A rough loss for the ‘Peg early on, with the national media having descended upon Winnipeg and the hockey world, lovers, haters, it was probably tough to find a TV this thanksgiving in a Canadian home not tuned into the Jets first game back in Winnipeg. Montreal jumped out ahead early and won quite decisively 5-1.
-I’m always wary of games like this for the home team. Distraction plays a major part when there’s an event surrounding the game that’s bigger than the game. The press suggested that the Canadiens were in tough because this would be a loud crowd in Winnipeg, but, they’ve already played this season and can approach this game like any other. It’s just another road game in a loud building. For the Jets, you have to deal with questions pre-game from Scott Oake such as “what’s it like to finally play in a building that cares?” (I’m, of course, paraphrasing the wooden CBC personality’s god-awful question to Evander Kane) and I have to think the players think about that a little too much. Outdoor games tend to favour the road teams (the home team is 2-4), as do home openers (the home team is 9-10 so far this season).
-All that in mind, Winnipeg came out skating and got some good chances early on, but they were gripping their sticks pretty tight and looked inept inside the perimeter. The lacklustre powerplay didn’t help and Montreal did a good job at taking away Dustin Byfuglien’s shooting space. He had just six attempts at net in the game when normally he’d have 10 or 11 last season and a lot of that came because he only got a couple of shots on the powerplay, both outside efforts. He’s a versitile guy who can move up and down the zone in with the extra man but nothing was available to him. His best chance of the night, by the way, came in the second period when Alexandr Burmistrov deked around his man and tried to pass it to Brett MacLean, but the puck ricocheted off Gomez and landed right on Byfuglien’s stick in the slot. It looked like even Byfuglien was surprised it came but he got a good shot away anyway. Carey Price was surprised it came, too, but it caught him right in the middle.

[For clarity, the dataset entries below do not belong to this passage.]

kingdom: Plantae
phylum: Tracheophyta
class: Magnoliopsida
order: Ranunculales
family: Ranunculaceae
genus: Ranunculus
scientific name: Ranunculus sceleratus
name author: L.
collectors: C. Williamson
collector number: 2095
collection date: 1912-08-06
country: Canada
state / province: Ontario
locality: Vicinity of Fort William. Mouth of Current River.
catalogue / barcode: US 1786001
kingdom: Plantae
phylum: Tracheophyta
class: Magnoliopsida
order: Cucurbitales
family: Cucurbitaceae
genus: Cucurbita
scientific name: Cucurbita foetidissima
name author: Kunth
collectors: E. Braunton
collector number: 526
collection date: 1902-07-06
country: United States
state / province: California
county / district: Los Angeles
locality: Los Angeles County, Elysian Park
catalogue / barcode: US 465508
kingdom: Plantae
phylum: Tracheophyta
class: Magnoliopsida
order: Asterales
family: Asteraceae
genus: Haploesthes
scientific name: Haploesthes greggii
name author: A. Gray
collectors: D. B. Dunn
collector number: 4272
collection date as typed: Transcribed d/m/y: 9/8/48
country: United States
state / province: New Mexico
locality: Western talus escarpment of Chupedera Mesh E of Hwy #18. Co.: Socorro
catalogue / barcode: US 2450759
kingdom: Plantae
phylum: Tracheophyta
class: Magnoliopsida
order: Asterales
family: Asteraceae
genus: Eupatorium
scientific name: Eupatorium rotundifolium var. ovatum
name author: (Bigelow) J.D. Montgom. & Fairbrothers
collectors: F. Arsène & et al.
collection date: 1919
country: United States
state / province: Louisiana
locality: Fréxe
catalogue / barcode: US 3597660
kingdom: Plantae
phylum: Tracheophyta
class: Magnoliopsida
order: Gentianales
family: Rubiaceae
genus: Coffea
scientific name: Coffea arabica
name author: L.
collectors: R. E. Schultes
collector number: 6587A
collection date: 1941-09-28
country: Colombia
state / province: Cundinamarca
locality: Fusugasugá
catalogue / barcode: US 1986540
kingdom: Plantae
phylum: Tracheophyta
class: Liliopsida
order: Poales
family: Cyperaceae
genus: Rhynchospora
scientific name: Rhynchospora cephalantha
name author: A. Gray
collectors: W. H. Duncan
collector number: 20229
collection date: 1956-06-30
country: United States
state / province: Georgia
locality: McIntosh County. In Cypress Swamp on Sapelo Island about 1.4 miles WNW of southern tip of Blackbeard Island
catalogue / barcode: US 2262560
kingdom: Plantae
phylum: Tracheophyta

-Winnipeg’s goal itself was pretty sloppy, but who’s kidding? Most goals in this game are. Mark Stuart tossed it at the net and Brett MacLean ran some borderline goalie interference as Nik Antropov of all people started hacking away at it and it got by Carey Price. It wasn’t a real thing of beauty, but the blue-collar goals count just as much on the scoreboard as the ones that ripple the twine in a way that makes it visible all over the rink. Interestingly with this workmanlike goal is that it’s in the spirit championed by Canadian hockey players, but a Kazakh, an American and a Russian figured in on the official tally.
-The worst call of the game, and the possible end-point to any hope the Jets may have had was when Byfuglien “interfered with” Brian Gionta while crossing the ice in front of Tobias Enstrom to set up a one-timer. That said, Montreal’s excecution on the ensuing 4-on-3 was surgical and there was absolutely nothing Ondrej Pavelec could do on that shot by Yannick Weber. No relation to Shea, but you wouldn’t have known it on that play.
-Blake Wheeler drew a penalty on a breakaway that he created for himself out of nothing. Receiving the stretch pass and knowing he didn’t have enough space to free himself up, Wheeler flipped the puck forward, knowing he could out-skate anybody ahead of him. He rushed onto the puck and moved in, but, a recurring problem from Sunday afternoon, he completely lost control of it when he made his deke. Montreal defenseman Weber was penalized on the play for holding, but it looked like he had made a pretty strong hockey play and pushed Wheeler off the puck. Regardless, you could see some of the speed and skill that Wheeler has and he will score a lot of cool goals this season.
-Finally, just a word on Pavelec. He allowed the second shot of the season and looked shaky in the first period, giving a lot of pucks just a little bit more life around the crease before smothering them. He didn’t get a lot of help from his defense, particularly Johnny Oduya, but he has to play better. I won’t fault him on any of the goals except on Max Pacioretty’s, but a good goalie needs to come up with at least one more big stop to give his team a chance. He wasn’t the reason they gave up five goals but has a lot of room to be better.